All deer, however, have living maggots inside their heads: they infest the hollow region under the tongue and near the vertebra to which the head is attached: these maggots are as big as the biggest grubs; they grow in a bunch huddled up together, about twenty of them.
•Aristotle, On Animals (C4 BC).
Just as it is easy to catch a hedgehog but hard to keep hold of it, so with money.
•Aelian, Varia Historia (C3).
Now all the world stares,
How they ride in goodly chairs,
Conveyed by elephants,
With laureate garlands,
And by unicorns
With their seemly horns;
Upon these beats riding,
Naked boys striding,
With wanton wenches winking.
Now truly, to my thinking,
That is a speculation.
•John Skelton, Colyn Cloute (ca. 1522).
A centipede in the fire, swallowing a tiger.
•Ummon, quoted in R.H. Blyth’s Zen and Zen Classics vol. 2 (1964).

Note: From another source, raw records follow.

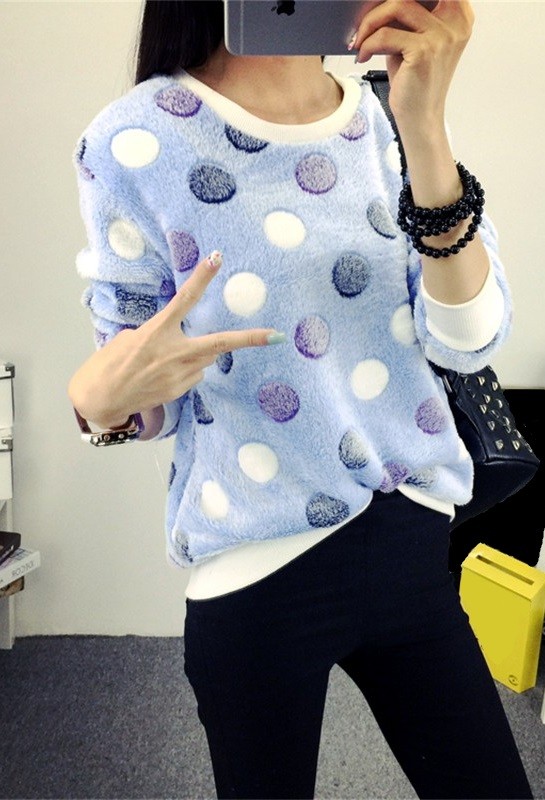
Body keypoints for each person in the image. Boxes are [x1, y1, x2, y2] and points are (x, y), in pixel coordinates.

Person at [68, 1, 534, 797]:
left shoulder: (390, 113)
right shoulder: (133, 139)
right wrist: (98, 401)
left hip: (411, 537)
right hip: (256, 560)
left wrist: (425, 124)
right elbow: (144, 387)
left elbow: (468, 339)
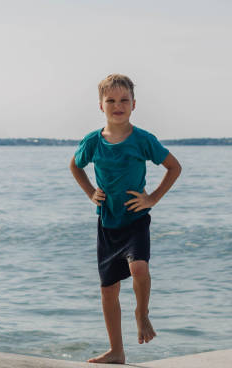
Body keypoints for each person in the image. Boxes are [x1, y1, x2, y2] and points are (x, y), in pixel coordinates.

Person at [69, 74, 182, 364]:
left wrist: (152, 198)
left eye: (124, 100)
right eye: (111, 100)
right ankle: (116, 351)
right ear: (100, 105)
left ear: (134, 104)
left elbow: (173, 167)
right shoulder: (93, 141)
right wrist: (90, 192)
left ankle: (141, 313)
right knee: (108, 290)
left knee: (140, 270)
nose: (117, 105)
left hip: (135, 218)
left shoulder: (143, 139)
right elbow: (75, 165)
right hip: (107, 222)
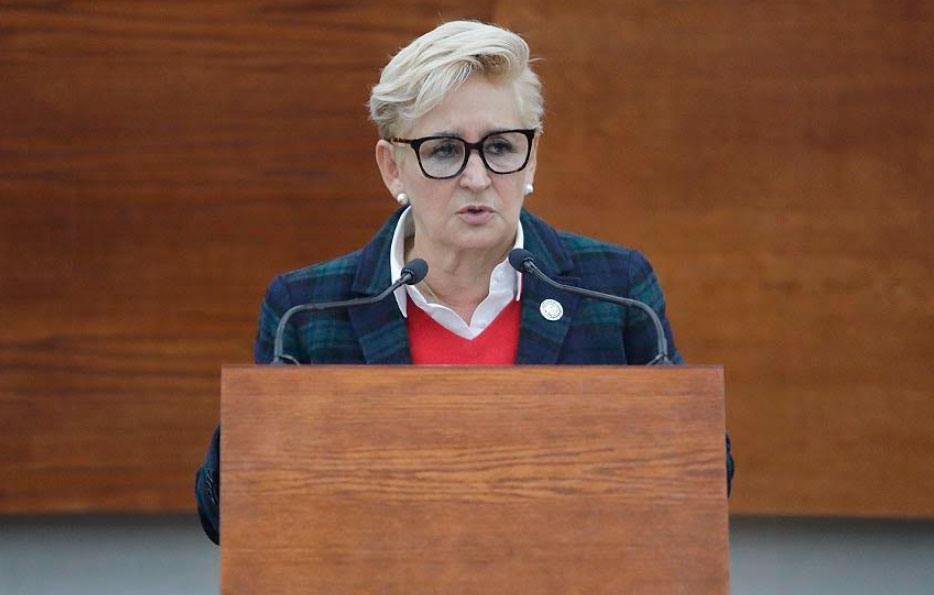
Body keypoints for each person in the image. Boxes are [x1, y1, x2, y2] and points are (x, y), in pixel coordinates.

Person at [195, 20, 733, 545]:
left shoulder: (615, 290)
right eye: (445, 151)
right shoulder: (309, 309)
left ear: (531, 158)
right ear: (392, 167)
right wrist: (257, 428)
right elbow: (226, 514)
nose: (477, 178)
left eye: (500, 148)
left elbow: (703, 480)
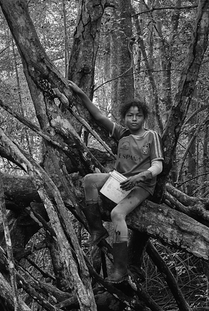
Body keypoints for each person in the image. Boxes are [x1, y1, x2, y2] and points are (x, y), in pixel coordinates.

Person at [68, 82, 164, 282]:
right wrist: (80, 93)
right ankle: (96, 229)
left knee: (117, 214)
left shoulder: (151, 136)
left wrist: (140, 177)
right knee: (88, 181)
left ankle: (120, 268)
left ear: (144, 117)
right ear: (125, 118)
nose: (134, 118)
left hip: (142, 185)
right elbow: (99, 116)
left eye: (138, 115)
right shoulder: (123, 133)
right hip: (119, 180)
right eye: (130, 115)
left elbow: (158, 166)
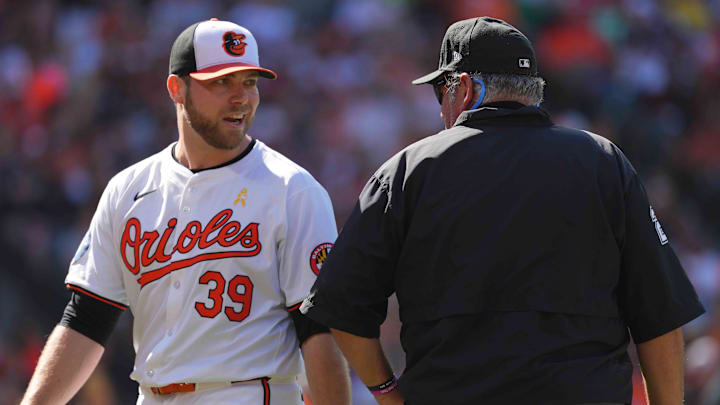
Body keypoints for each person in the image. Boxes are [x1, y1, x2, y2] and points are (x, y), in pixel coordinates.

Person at [302, 16, 705, 405]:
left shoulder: (409, 170)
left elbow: (341, 307)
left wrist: (388, 393)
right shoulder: (603, 162)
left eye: (439, 91)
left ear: (464, 88)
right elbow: (660, 316)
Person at [21, 19, 350, 405]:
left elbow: (319, 331)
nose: (240, 97)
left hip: (246, 393)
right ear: (177, 89)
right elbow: (87, 319)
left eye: (249, 82)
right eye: (221, 82)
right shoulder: (128, 190)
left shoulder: (292, 190)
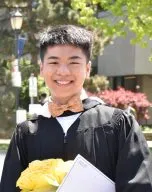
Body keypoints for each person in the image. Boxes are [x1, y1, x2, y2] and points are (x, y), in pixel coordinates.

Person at [0, 25, 152, 192]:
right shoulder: (26, 133)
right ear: (41, 68)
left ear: (87, 69)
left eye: (73, 62)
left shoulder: (119, 124)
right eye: (54, 62)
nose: (63, 71)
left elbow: (139, 186)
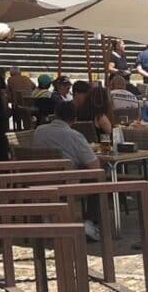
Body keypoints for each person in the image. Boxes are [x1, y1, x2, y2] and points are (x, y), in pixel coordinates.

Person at [32, 100, 101, 241]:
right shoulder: (74, 136)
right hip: (65, 183)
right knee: (97, 178)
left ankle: (48, 217)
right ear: (74, 118)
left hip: (38, 179)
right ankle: (89, 222)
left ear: (55, 115)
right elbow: (95, 167)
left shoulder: (39, 131)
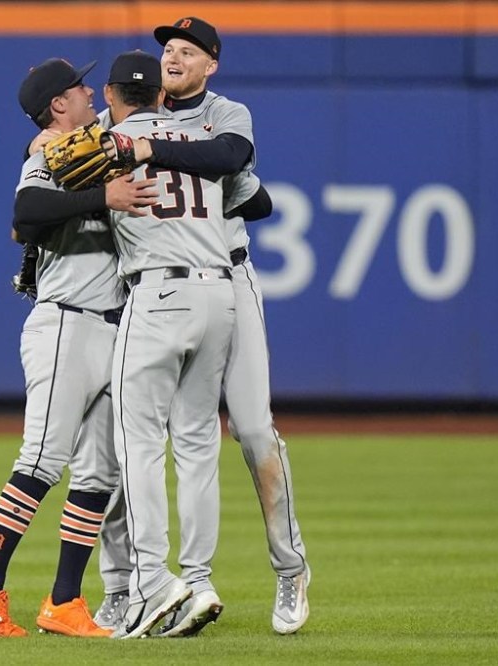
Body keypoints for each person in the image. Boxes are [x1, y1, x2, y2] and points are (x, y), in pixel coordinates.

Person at [93, 17, 311, 637]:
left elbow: (236, 164)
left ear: (209, 64)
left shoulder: (225, 113)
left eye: (187, 51)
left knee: (251, 431)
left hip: (229, 276)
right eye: (168, 49)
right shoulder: (132, 123)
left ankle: (289, 566)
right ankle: (184, 581)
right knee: (187, 437)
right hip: (192, 285)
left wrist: (151, 151)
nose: (174, 57)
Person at [0, 57, 156, 638]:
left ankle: (65, 602)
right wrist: (101, 197)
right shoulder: (46, 153)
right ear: (57, 106)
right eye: (78, 88)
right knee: (40, 460)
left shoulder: (93, 148)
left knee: (98, 472)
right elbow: (26, 212)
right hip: (66, 324)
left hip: (114, 327)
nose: (90, 91)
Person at [101, 49, 237, 639]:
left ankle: (153, 585)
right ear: (160, 94)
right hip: (218, 296)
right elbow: (249, 192)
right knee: (199, 446)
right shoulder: (195, 135)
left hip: (158, 295)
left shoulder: (108, 142)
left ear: (111, 97)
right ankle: (199, 580)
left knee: (138, 446)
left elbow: (42, 191)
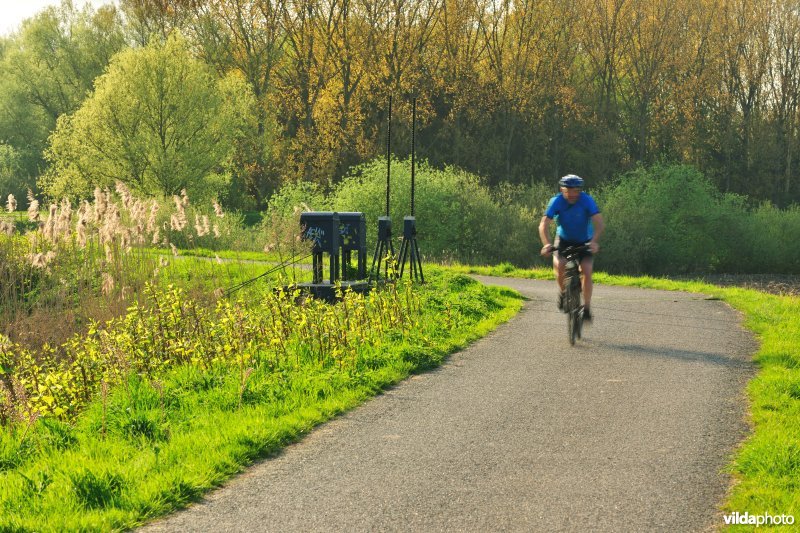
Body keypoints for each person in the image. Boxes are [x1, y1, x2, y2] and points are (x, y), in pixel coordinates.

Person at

A bald man, his eyes streaming with tears, was killing partridges. And one partridge said to another: “Behold the man—how good and saintly he is!” And the other asked: “Why do you call him good?” “Don’t you see,” replied the first, “how he is weeping?”

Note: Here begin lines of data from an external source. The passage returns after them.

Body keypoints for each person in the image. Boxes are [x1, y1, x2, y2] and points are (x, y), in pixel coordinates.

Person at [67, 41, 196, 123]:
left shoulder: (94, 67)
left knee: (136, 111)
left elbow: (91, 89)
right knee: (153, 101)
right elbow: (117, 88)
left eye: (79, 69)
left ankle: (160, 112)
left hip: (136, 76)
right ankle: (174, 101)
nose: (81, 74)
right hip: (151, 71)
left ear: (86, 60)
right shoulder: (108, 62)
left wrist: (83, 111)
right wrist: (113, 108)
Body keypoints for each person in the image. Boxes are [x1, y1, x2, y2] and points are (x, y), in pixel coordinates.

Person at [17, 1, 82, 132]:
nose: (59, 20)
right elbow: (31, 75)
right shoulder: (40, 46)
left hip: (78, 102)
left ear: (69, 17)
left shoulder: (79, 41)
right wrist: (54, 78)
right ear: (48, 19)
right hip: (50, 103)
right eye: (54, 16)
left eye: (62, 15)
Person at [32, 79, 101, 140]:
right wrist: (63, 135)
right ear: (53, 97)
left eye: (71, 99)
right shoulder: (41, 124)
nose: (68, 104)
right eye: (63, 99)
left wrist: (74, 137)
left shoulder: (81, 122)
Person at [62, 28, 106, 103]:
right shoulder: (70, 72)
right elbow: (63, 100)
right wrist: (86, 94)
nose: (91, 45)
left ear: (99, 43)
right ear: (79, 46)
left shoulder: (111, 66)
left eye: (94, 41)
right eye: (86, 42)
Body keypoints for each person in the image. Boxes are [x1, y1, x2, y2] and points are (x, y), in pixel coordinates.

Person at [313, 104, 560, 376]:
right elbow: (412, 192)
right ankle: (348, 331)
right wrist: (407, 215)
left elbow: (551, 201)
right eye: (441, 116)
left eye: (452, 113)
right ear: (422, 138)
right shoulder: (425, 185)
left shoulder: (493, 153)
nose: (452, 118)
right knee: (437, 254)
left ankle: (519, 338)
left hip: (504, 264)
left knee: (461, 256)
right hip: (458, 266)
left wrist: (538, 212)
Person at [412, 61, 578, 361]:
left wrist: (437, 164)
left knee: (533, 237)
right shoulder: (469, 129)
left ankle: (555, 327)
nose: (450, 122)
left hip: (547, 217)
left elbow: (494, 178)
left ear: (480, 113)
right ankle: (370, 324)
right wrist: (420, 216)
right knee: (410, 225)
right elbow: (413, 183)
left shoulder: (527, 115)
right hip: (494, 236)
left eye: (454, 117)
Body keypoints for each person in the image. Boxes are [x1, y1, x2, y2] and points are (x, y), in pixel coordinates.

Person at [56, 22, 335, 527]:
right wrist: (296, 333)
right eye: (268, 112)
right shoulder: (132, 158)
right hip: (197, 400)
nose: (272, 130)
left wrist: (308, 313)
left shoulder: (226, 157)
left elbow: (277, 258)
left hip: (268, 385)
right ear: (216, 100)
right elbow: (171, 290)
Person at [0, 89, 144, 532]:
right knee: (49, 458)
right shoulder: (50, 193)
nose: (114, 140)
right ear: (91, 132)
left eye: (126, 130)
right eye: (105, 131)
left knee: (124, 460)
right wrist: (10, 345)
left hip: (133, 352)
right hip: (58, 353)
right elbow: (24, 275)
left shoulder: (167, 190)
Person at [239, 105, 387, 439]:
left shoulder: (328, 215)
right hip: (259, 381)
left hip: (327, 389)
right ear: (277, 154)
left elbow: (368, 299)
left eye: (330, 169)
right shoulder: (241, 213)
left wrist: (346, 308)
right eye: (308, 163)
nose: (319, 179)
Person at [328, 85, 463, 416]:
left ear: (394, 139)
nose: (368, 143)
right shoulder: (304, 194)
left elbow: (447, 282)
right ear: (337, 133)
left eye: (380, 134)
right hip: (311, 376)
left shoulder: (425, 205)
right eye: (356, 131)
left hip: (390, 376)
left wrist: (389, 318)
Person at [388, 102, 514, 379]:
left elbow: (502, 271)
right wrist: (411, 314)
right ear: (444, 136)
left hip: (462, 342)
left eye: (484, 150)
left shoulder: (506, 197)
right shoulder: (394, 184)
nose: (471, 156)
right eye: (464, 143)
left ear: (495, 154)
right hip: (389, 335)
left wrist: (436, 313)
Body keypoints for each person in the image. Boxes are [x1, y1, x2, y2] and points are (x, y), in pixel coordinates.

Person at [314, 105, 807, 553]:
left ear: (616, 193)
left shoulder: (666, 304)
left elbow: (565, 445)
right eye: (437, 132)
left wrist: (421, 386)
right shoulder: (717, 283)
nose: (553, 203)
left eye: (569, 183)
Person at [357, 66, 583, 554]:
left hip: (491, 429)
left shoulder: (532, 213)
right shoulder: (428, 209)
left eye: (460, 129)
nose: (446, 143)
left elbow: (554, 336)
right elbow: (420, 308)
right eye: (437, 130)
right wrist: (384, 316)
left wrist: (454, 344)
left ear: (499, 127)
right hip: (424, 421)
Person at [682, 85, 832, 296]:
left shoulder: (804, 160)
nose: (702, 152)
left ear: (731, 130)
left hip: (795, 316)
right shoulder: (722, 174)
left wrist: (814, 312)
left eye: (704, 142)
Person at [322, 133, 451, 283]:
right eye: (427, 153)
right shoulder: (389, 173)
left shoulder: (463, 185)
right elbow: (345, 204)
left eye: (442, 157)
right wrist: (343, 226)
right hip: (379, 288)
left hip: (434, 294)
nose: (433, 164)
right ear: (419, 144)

•Odo of Cheriton, Fabulae (ca. 1225).
If ever you should go by chance
To jungles in the East,
And if there should to you advance
A large and tawny beast—
If he roar at you as you’re dyin’,
You’ll know it is the Asian Lion.
If, when in India loafing round,
A noble wild beast meets you.
With dark stripes on a yellow ground.
Just notice if he eats you.
This simple rule may help you learn
The Bengal Tiger to discern.
When strolling forth, a beast you view
Whose hide with spots is peppered;
As soon as it has leapt on you,
You’ll know it is the Leopard.
’T will do no good to roar with pain.
He’ll only lep and lep again.
If you are sauntering round your yard,
And meet a creature there
Who hugs you very, very hard.
You’ll know it is the Bear.
If you have any doubt, I guess
He’ll give you just one more caress.
Whene’er a quadruped you view
Attached to any tree.
It may be ‘tis the Wanderoo,
Or yet the Chimpanzee.
If right side up it may be both.
If upside down it is the Sloth.
Though to distinguish beasts of prey
A novice might nonplus;
Yet from the Crocodile you may
Tell the Hyena, thus:
’Tis the Hyena if it smile;
If weeping, ’tis the Crocodile.
The true Chameleon is small—
A lizard sort of thing;
He hasn’t any ears at all
And not a single wing.
If there is nothing on the tree
’Tis the Chameleon you see.
•Carolyn Wells, ”How to Know the Wild Animals” (1904).
Sources: Horapollo: trans. Alexander Turner Cory, The Hieroglyphics of Horapollo Nilous (William Pickering, 1860); Aesop: trans. Olivia & Robert Temple, The Complete Fables (Penguin, 1998); Aristotle: trans. A.L. Peck, On Animals I (Loeb) (Harvard UP, 1993); Aelian: trans. N.G. Wilson, Historical Miscellany (Loeb) (Harvard UP, 1997); Odo: trans. Johns C. Jacobs, The Fables of Odo of Cheriton (Syracuse UP, 1985); Wells: Folly for the Wise (Bobbs-Merrill, 1904); some of this material is copyrighted, and I plead only fair use.